Melatonin hormonunun uyku ritmini düzenlemesinin yanı sıra bağışıklık sistemini güçlendirmesi, hücreleri yenilemesi, stresi kontrol altında tutması gibi işlevleri vardır. Melatonin hormonun eksikliği uykusuzluğa neden olan en büyük faktördür. Belirtildiği gibi, melatonin hormonu ışığın olmadığı ortamda en fazla salgılanır. Bu nedenle gece geç saatlerde televizyon izlemek, bilgisayarın başında fazla vakit geçirmek, yatarken telefonla uğraşmak, uyunan odada gece lambasını açık bırakmak melatonin hormonunun salınımı engeller, bu da uykusuzluğa yol açar."
- "Derin uykuya dalamamak REM uykusunu alamamak demektir"
Bozkurt, birçok araştırmanın yeterli uyku süresinin 6-8 saat arası olduğunu ortaya koyduğunu belirterek, günümüzde hala uykusuzluk (insomnia) ve fazla uyuma (hypersomnia) şikayetlerini yaşayan insanların bulunduğunu kaydetti.
Bozkurt, sağlıksız bir uykunun işaretçilerini şöyle sıraladı:
"Uyumanız gereken saatte yatağa girdiğinizde, uykuya dalmanız 15 dakikadan fazla sürüyorsa bir sorun var demektir. Bunun nedenleri arasında genellikle gündüz saatlerinde de uyumuş olmak, fazla kafein almış olmak veya zihninizi meşgul eden, sizi kaygılandıran düşüncelerin içinde kendinizi rahatlatıp uykuya dalamamış olmanızdır.
Uyku dört fazdan oluşur, derin uykuya aşama aşama geçer zihnimiz. Uyku kalitesinin yüksek olması ve gerçek bir dinlenme için bu dört aşamanın gerçekleşmesi gerekir. Kişinin kesik kesik uykusu varsa, nedensiz bir şekilde veya en ufak bir seste uyanacak bir uykusu varsa, kişi uykunun üçüncü fazına geçemiyor demektir. Bu da kişinin yeterince dinlenemeden, yorgun uyanmasına neden olur. Ayrıca derin uykuya dalamamak REM uykusunu alamamak demektir ki bu da kişinin sanki uyumamış gibi uyanmasına neden olur."
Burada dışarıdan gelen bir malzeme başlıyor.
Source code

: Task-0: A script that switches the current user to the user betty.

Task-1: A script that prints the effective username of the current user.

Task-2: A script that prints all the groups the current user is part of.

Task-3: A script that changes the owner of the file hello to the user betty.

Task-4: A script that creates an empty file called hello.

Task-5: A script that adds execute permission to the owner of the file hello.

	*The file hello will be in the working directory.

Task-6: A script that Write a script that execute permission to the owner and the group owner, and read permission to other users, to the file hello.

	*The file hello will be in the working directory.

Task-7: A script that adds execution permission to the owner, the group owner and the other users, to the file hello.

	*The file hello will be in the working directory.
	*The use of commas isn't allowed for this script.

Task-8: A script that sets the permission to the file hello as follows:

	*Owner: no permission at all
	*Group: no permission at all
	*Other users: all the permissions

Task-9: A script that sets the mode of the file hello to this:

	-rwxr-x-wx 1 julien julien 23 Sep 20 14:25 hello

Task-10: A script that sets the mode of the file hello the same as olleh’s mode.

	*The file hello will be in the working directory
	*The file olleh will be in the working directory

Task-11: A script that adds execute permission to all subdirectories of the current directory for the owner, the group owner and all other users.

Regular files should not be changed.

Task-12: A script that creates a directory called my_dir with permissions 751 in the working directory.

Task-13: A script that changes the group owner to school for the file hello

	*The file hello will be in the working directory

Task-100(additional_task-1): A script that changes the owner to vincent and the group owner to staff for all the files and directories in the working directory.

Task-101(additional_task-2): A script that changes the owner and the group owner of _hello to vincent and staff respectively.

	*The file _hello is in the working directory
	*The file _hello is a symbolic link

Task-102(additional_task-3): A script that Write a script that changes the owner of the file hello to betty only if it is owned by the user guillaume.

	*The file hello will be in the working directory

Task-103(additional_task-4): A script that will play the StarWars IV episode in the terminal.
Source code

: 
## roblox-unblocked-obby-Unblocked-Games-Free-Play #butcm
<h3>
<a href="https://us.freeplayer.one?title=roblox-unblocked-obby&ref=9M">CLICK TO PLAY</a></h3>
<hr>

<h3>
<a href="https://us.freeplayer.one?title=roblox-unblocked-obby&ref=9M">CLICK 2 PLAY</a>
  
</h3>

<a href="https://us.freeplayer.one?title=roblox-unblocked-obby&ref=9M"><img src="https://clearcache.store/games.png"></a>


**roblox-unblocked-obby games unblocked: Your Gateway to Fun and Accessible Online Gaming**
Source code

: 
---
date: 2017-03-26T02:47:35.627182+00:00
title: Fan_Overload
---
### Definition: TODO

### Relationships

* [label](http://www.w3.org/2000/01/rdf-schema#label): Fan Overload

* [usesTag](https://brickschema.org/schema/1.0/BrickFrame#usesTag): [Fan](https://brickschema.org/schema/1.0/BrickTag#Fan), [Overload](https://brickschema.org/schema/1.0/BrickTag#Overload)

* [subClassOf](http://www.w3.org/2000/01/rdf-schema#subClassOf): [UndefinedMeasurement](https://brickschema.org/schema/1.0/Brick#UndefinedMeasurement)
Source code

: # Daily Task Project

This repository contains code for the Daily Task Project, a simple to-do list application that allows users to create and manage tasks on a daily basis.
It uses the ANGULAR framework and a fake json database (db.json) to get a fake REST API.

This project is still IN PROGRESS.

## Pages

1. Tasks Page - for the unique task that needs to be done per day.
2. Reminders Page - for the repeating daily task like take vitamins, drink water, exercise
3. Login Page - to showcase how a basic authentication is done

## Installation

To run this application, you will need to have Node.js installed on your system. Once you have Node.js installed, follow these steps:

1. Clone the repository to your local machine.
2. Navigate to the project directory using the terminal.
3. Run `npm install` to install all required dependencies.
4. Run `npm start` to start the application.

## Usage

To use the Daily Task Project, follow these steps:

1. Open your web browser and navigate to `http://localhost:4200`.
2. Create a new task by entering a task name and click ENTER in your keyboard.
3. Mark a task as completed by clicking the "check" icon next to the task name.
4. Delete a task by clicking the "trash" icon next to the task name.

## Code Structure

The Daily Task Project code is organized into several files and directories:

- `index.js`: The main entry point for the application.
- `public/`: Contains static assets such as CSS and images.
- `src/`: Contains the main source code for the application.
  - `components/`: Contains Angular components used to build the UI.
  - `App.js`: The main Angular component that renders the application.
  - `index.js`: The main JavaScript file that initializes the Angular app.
- Kaliteli bir uyku için neler yapılabilir?
Kaliteli bir yaşam için, kaliteli bir uykunun önem taşıdığını ifade eden Uzman Klinik Psikolog Kübra Bozkurt şunları aktardı:
"Evden çalışmaya başlayanlar veya haftanın birkaç gününü iş yerinde, geri kalanı evinde çalışarak geçirenler, okul eğitimini evde devam ettiren öğrenciler, sosyal hayatı kısıtlandığı için evde daha çok zaman geçirmek zorunda kalanlar bu tavsiyeleri uygulayabilirler.
Uyku saatleriniz, önceki rutininizde nasılsa öyle devam etsin, uykusuzluk sorununuz varsa bile yatağa girmeniz gereken saatte girin, uyanmanız gereken saatte alarmla uyanın.
Gündüzleri uyuduğunuz odada fazla vakit geçirmeyin. Evden çalışıyor olmak iş/okul disiplininizi bozmamalı. Sabah kalktığınızda ev kıyafetlerinizi değiştirin, işe/okula gider gibi giyinin. Gündüz uyuklamalarından kaçının. Uykulu hissediyorsanız açık havaya çıkıp temiz hava alabilirsiniz, elinizi yüzünüzü yıkayabilirsiniz veya çay kahve içebilirsiniz.
Fiziksel egzersiz sizi dinç tutar. Hafif tempolu bir yürüyüş veya evde yapabileceğiniz egzersizler gün içinde daha enerjik hissetmenize, gece de daha kaliteli, derin uyumanızı sağlar."